In The San Diego Reader, Judith Moore wrote:
After Frank DeSimone’s takeover of the Los Angeles family, this army to which Bompensiero had allied himself for almost four decades was no longer noble. It had outlived its reason for being. It had become something that was not in favor of justice. What remained must have seemed to Bompensiero not an army of Sicilian men of honor, but a backbiting crew of coarse American thugs and goons. 11
Bompensiero’s daughter told Moore, “I used to ask my father, ‘Daddy, what is the Mafia?’ And he’d say, ‘Honey, what are you talking about? That’s the olden days; no such thing anymore as the Mafia. No such thing. All a bunch of bullshit.’”12
Upon Bompensiero’s release from San Quentin in May 1960, his brother drove up to Marin County to pick him up and drive him back to San Diego. Bompensiero’s release was followed by a five-year probation. Part of his parole regimen was that he had to keep away from bars and restaurants where liquor was served. Not only was he no longer allowed to work in a bar, but he was not allowed to own one. Bompensiero floated around trying out different gigs to give him the appearance of working, for he had to show he was making an honest living and not supporting himself through illegal activity. He got a part-time job at famous radio and TV personality Art Linkletter’s son’s fruit company, but this did not last long once the younger Linkletter, Jack, learned who Bompensiero was. Jack Linkletter told Bompensiero that he could not work there, because Jack could not be tainted by Bompensiero’s reputation. Bompensiero, Jack Linkletter recalls, was polite and told him he understood and left. But privately he was cursing.13
Then, Jimmy Fratianno came up with a scheme involving a project in the Central Valley of California. It offered Bompensiero an opportunity to cover his parole board requirements, even though it constituted long daily travel during the week from San Diego to El Centro. But now he had a legal job: he was a representative of the Fratianno Trucking Company that entered into subcontracts to haul dirt on an hourly basis for Central Valley highway construction.
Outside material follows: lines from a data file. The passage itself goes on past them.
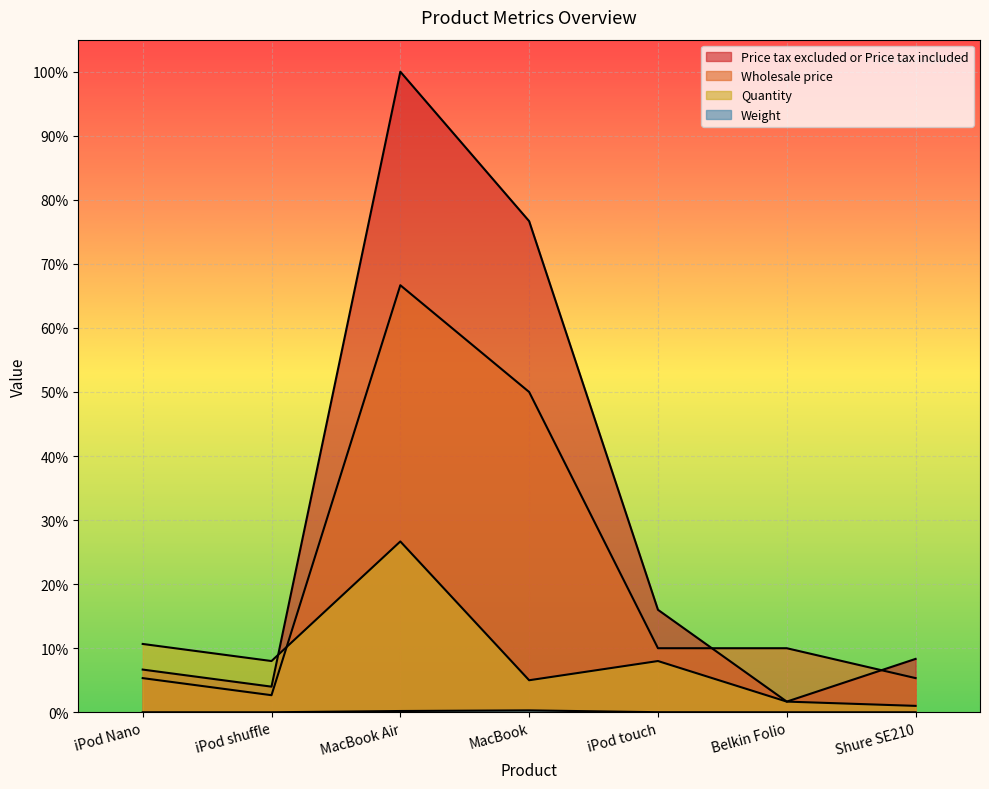

Where is the first local maximum for Weight?

MacBook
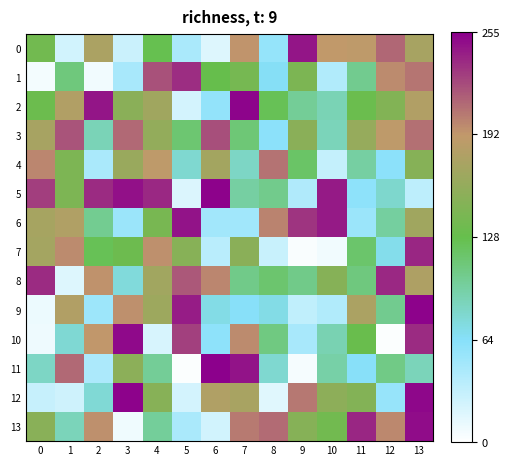

Reading left to right, transcribe all the data shown in this chart.

0: 0=136	1=24	2=176	3=28	4=126	5=45	6=18	7=193	8=56	9=246	10=191	11=189	12=212	13=173
1: 0=6	1=110	2=7	3=46	4=221	5=236	6=128	7=139	8=65	9=143	10=41	11=103	12=197	13=206
2: 0=132	1=180	2=246	3=153	4=168	5=23	6=57	7=253	8=124	9=100	10=89	11=131	12=147	13=180
3: 0=173	1=220	2=88	3=211	4=159	5=114	6=222	7=112	8=61	9=153	10=87	11=161	12=189	13=208
4: 0=199	1=144	2=45	3=163	4=189	5=79	6=170	7=83	8=207	9=118	10=31	11=96	12=61	13=150
5: 0=229	1=144	2=237	3=248	4=238	5=19	6=254	7=96	8=104	9=42	10=244	11=60	12=80	13=35
6: 0=172	1=179	2=102	3=53	4=140	5=247	6=49	7=50	8=200	9=233	10=244	11=53	12=97	13=168
7: 0=171	1=197	2=124	3=133	4=195	5=151	6=37	7=153	8=29	9=3	10=7	11=116	12=69	13=239
8: 0=237	1=18	2=194	3=75	4=169	5=218	6=199	7=105	8=115	9=105	10=150	11=109	12=238	13=178
9: 0=10	1=180	2=52	3=195	4=166	5=243	6=71	7=63	8=71	9=33	10=41	11=176	12=103	13=254
10: 0=9	1=78	2=192	3=251	4=21	5=228	6=60	7=197	8=108	9=46	10=90	11=130	12=2	13=237
11: 0=83	1=211	2=44	3=154	4=100	5=2	6=255	7=247	8=79	9=5	10=94	11=63	12=106	13=87
12: 0=30	1=26	2=77	3=254	4=151	5=23	6=179	7=174	8=16	9=205	10=155	11=148	12=55	13=252
13: 0=152	1=87	2=195	3=8	4=99	5=45	6=24	7=204	8=210	9=150	10=136	11=239	12=198	13=250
To cut back on the long commute, at times Bompensiero stayed with Fratianno in a two-bedroom motel suite where, unbeknownst to the two men, the FBI set up listening devices.14
Jimmy Fratianno’s scheme featured many twists and turns. The California Public Utilities Commission’s tariff regulations prescribed minimum hourly and tonnage rates for hauling. But in an effort to circumvent these regulations, Jimmy Fratianno determined that the number of hours charged for hauling was based on the number of loads hauled rather than the actual hours consumed. He had devised a “guideline” chart, which converted the number of loads hauled to the number of hours of hauling. He required his truck drivers to submit freight bills at the end of each day showing the number of hours of hauling in conformity with the guideline charts he formulated. The truckers had a tough time meeting the stringent goals. The state contract also provided $4.78 per hour with time and a half for overtime. But the truck drivers hired by Fratianno received only $3.78. The bookkeeping was sloppily maintained, showing inaccurate records of the wages paid and containing falsified instances of overtime payment. In spite of the bookkeeping shenanigans and rules and regulations which served to tilt the figures in his favor, by mid-May of 1966 Fratianno was having trouble meeting the payroll.